Danke für den Tipp, aber meine ist wirklich komplett freistehend, kein anderes Gerät in der Nähe. Sie steht sogar 30cm neben einem gekippten Fenster bei momentan immer um die 15 Grad Außentemperatur. Das mit dem Aufbocken (4 x 3 Tempos) habe ich auch gemacht, weil sonst noch nervige Vibrationsgeräusche dazu kamen.


----------



## HanFred (15. Juni 2016)

Meine ist auch sehr laut, anscheinend sind viele Geräte so. Andere hatten mehr Glück, die Serienstreuung scheint hoch zu sein.


----------



## Spassbremse (15. Juni 2016)

HanFred schrieb:


> Meine ist auch sehr laut, anscheinend sind viele Geräte so. Andere hatten mehr Glück, die Serienstreuung scheint hoch zu sein.
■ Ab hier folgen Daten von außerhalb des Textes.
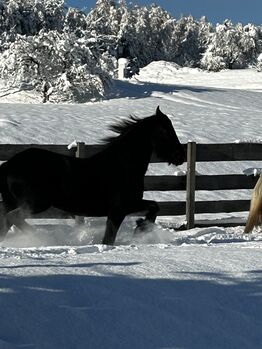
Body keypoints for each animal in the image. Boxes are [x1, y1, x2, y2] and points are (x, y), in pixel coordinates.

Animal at [0, 106, 185, 245]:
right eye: (166, 131)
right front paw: (140, 229)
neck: (123, 164)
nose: (180, 156)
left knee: (6, 223)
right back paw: (42, 238)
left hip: (15, 202)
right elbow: (109, 239)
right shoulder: (120, 208)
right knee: (14, 217)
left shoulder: (126, 206)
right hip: (36, 203)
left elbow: (154, 206)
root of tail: (9, 164)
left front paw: (140, 227)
Ach, es gibt tatsächlich leise(re)?

Meine Bruder hat auch eine PS4 und seine Antwort auf meinen erschrockenen Kommentar, _"Du lieber Himmel, macht das Teil einen Krach! Ist da was kaputt?"_ ,war nur ein lapidares _"Nö, das muss so."_


----------



## HanFred (16. Juni 2016)

Kumpels.


----------



## Seegurkensalat (17. Juni 2016)

HanFred schrieb:


> Kumpels.



Wie meinen?


----------